Edit (4 May 2024; at 14 hours of play): I've opened up to the game more. I get how the game plays now, however, in short, the game still has multiple mechanics and terms that is heavily overcomplicated, making the game feel overwhelming. However, I can see how you can enjoy it, because this feels more like a "city builder game" more than a "Civilization game" with the introduction of districts, wonders per tile, buildings in said district, etc. You can enjoy this game by thinking it as such, probably.
I've given this game a chance multiple times but I can't seem to recommend Civ 6.
For the record, I am a huge fan of Civ 5 and I've been trying to adapt my game sense from Civ 5 to Civ 6, it just doesn't connect most of the time because the game has a lot of questionable changes from Civ 5.
TL;DR if you wanna try a Civ game, please try Civ 5 instead.
Bad things:
- Movement is heavily nerfed, where you can't inch out moves to a high cost hex if you have only 1 movement left. Previously in Civ 5, you can still cross a river if your remaining movement is 1. Mobility feels really bad now especially when surrounded or on some terrains that randomly has hills next to it, making exploration feels really bad.
- Global Happiness is changed to Amenities. Amenities are basically Local Happiness per city. The Amenity system is a huge problem mainly for expansion because the new city can't grow big without building amenity buildings and in extension, the housing system. In Civ 5, since there is a Global Happiness, you can carry the newer cities in happiness by having higher overall happiness to begin with, so they grow without any halt, making the newer cities not so much of a burden than it is worth. With the Amenity system AND the Housing system in Civ 6, obviously, the newer cities are basically a burden to your civilization until you decided to build amenity buildings with workers, which have its own problem.
- Workers are expendables now with charges. It doesn't make sense in any explanation. Do the workers just die after building some buildings now? Anyway, this means that you have to spare some production in your cities to build more workers now instead of other useful productions which feels very bad for the progression.
- The general UI is opaque, ugly, and hard to read sometimes. They settled with a hard opaque blue for the background of their UI, which makes it harder to read the fine details and numbers. Also, the fog of war is a novel idea being a map and all, but the brown color hinders a lot of the readability of the terrain especially if the terain itself is yellowish in color.
- Districts instead of buildings. Novel idea at best, which tries to utilize empty hexes into use. But this is where you also need to upgrade a city's amenities, housing, and also libraries, workshops, etc. "You'd have to think what you wanted to build in your city, which is good for the amount of strategy approaches you have" is what I would say if amenities and housing isn't so much of a problem to begin with.
- The Culture track is a research tree now. Only difference is that you have to apply the cultures within a card system to actually apply the culture for your civilization. It is a bad change in general. Culture track is executed better in Civ 5 with the Social Policy system where it is a selection of different cultures depending on your choices and speciality. It is understandable that Cultures need to be researched before you actually apply it in the society, but putting this in Civ 6 feels like every civilization don't have their distinct playstyle in culture. Every civilization feels like it has the same culture because you have to start with the same one because you have to research them, whereas in Civ 5, you can already start with a different tree.

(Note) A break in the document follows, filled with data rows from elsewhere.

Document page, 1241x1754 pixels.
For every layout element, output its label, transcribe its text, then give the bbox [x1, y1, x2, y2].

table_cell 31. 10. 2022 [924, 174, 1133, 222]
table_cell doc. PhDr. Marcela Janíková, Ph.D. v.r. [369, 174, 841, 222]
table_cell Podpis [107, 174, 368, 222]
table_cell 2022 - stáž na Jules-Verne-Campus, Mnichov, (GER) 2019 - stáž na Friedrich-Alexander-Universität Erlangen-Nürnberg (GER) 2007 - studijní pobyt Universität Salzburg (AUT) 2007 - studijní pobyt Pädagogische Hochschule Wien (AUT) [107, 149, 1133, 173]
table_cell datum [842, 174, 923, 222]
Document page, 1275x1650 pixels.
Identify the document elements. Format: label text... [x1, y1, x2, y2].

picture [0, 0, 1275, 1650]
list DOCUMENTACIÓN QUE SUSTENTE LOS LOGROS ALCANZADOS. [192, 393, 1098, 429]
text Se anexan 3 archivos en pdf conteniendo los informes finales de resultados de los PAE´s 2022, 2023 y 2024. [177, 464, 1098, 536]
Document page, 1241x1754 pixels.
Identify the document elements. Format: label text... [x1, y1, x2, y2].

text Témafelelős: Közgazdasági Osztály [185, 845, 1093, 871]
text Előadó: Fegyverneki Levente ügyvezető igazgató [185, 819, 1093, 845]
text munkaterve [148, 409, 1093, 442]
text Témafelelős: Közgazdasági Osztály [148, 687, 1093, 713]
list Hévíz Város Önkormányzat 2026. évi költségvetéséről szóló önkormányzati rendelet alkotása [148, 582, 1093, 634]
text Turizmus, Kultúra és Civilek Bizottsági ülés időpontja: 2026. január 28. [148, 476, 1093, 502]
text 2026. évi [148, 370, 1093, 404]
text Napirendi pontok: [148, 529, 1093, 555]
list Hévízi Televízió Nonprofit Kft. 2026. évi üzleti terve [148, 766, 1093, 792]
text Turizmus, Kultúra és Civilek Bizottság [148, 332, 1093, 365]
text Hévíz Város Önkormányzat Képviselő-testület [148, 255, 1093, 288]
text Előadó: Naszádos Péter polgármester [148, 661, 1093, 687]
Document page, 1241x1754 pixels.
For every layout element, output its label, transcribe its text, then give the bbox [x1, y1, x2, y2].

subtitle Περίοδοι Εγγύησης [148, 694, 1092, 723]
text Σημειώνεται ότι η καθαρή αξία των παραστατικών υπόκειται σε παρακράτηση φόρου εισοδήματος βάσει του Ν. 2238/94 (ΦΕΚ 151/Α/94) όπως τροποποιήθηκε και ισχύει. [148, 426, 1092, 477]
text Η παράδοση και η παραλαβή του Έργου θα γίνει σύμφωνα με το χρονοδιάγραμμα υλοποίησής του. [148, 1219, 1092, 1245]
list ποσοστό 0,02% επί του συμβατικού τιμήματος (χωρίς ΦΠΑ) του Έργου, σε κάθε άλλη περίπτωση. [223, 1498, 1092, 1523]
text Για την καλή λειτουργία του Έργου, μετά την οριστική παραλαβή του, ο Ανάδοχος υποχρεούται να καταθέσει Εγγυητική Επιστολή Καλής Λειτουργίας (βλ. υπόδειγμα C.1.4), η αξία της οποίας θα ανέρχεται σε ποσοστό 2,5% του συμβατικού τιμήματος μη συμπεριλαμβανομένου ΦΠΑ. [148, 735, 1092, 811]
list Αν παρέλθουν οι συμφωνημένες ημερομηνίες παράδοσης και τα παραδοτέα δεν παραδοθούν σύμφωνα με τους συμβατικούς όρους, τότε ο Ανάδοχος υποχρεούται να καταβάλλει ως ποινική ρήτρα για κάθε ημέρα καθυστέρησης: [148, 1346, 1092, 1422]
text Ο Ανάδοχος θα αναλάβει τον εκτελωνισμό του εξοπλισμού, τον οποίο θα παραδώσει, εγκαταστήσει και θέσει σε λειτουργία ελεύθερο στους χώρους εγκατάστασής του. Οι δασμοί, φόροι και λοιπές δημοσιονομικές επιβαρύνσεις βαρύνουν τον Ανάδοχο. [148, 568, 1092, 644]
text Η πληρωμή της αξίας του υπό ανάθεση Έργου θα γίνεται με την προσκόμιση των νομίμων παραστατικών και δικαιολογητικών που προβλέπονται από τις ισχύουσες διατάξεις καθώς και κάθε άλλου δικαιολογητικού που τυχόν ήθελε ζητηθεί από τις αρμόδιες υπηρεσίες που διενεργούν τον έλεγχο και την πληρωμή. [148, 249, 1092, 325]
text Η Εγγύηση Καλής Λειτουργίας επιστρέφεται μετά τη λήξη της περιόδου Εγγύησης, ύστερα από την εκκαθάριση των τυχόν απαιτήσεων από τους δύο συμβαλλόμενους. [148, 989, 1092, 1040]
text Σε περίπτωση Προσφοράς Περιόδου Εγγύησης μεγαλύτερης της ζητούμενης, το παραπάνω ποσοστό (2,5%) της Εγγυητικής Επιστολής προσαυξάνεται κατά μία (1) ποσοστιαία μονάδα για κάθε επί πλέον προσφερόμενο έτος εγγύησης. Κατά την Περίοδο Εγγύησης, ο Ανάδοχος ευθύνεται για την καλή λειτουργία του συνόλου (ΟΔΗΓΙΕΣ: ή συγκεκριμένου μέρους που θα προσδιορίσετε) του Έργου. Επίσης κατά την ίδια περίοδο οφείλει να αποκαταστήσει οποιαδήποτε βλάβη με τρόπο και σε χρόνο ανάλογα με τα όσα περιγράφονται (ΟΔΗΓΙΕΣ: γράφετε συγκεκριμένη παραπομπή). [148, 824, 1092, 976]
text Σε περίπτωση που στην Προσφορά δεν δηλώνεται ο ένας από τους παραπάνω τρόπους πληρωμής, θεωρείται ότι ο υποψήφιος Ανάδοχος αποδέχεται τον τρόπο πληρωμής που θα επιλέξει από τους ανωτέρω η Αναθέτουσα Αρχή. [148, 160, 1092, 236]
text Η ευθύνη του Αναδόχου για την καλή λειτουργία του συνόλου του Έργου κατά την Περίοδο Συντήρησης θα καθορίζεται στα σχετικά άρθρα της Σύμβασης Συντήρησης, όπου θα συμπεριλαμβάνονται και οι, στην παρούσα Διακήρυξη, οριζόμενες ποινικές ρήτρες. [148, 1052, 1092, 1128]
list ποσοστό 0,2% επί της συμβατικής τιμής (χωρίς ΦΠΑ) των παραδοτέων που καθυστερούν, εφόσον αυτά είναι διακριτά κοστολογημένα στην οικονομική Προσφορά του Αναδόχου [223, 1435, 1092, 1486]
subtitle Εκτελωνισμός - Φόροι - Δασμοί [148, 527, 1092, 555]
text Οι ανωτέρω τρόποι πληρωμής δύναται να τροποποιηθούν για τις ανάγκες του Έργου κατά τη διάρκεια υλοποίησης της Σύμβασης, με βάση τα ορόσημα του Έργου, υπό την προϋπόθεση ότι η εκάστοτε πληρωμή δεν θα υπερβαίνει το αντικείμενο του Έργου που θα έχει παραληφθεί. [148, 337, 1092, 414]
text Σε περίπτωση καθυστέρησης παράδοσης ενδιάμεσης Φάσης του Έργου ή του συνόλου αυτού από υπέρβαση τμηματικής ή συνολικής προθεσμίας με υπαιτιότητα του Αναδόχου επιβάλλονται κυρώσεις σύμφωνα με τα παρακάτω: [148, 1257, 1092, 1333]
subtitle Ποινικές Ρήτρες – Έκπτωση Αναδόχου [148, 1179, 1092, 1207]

- Envoys from what I heard is how you be allies with a city state, however I haven't touched that system ever, it looks unnecessarily convoluted for their own good. Civ 5's city state allying system is kinda bad because it dumbs down to spending gold on them at the end game, but it is easy to understand and straightforward. I can't seem to understand Envoys and the beginning fact that you need envoys instead of gold to befriend them is another "unnecessary currency" in my book.
- Golden Ages doesn't feel rewarding at all, I don't even know when is my Golden Age. I've reached Golden age one time but it doesn't even have any effect on my civilization. This point is just me being confused, which is also elevated due to the UI being terrible.
- Character design is a straight downgrade. They directed the designs to more cartoonish than somewhat "realistic" and "grounded". As a result, they all look ugly. Not a single character or leader in this game looks good in my opinion. The designs between characters are vastly different and incoherent they seem to not be the same species. For all I know some of the leaders could be an alien.
- The natural disaster DLC pretty much ruins the game's pacing and knowledge. Previously, settling on a flood plain / besides a river is generally a good choice because you will have access to fresh water, and that leads to more population. Now, there are disasters and flood plains can actually flood now and it destroys a city's economy just like that. That inherently teaches everyone to not build on areas that actually makes the civilization prosperous, the logic is ass-backwards.
- The hero DLC (I think it's a DLC) is also convoluted, and unrewarding to make those heroes, because they will die of natural causes after a few turns.
There are some good changes like the Wonders built occupying a hex to prevent "Wonder Racing" is good, and the multiple leaders approach of the same Civilization is great so you can pick and match which leader of that civilization is the best for your playstyle. However, as mentioned above, I can't recommend this due to the huge amount of negatives outweighing the positives.